YOUR INSTRUCTIONS:
Copy out the data in full and exactly, passing over the pictures.

SOURCE DATA:
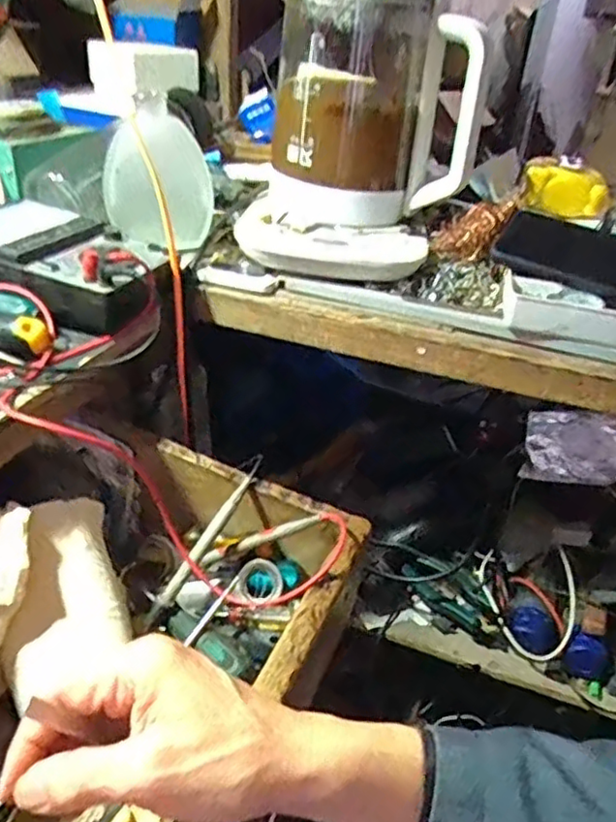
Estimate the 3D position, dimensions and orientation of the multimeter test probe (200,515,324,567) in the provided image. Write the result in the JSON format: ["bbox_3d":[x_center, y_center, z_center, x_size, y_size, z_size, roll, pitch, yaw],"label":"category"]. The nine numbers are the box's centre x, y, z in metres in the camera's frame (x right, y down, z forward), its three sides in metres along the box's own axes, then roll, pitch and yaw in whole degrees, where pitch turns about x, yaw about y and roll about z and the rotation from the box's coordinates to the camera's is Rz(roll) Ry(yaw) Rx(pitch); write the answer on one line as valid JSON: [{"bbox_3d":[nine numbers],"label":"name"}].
[{"bbox_3d":[-0.036,0.097,0.502,0.105,0.008,0.014,-24,30,17],"label":"multimeter test probe"}]

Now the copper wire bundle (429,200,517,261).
[{"bbox_3d":[0.146,-0.162,0.581,0.065,0.043,0.059,13,35,11],"label":"copper wire bundle"}]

ANSWER:
Estimate the 3D position, dimensions and orientation of the multimeter test probe (200,515,324,567) in the provided image. Write the result in the JSON format: ["bbox_3d":[x_center, y_center, z_center, x_size, y_size, z_size, roll, pitch, yaw],"label":"category"]. The nine numbers are the box's centre x, y, z in metres in the camera's frame (x right, y down, z forward), its three sides in metres along the box's own axes, then roll, pitch and yaw in whole degrees, where pitch turns about x, yaw about y and roll about z and the rotation from the box's coordinates to the camera's is Rz(roll) Ry(yaw) Rx(pitch); write the answer on one line as valid JSON: [{"bbox_3d":[nine numbers],"label":"name"}].
[{"bbox_3d":[-0.036,0.097,0.502,0.105,0.008,0.014,-24,30,17],"label":"multimeter test probe"}]

Now the copper wire bundle (429,200,517,261).
[{"bbox_3d":[0.146,-0.162,0.581,0.065,0.043,0.059,13,35,11],"label":"copper wire bundle"}]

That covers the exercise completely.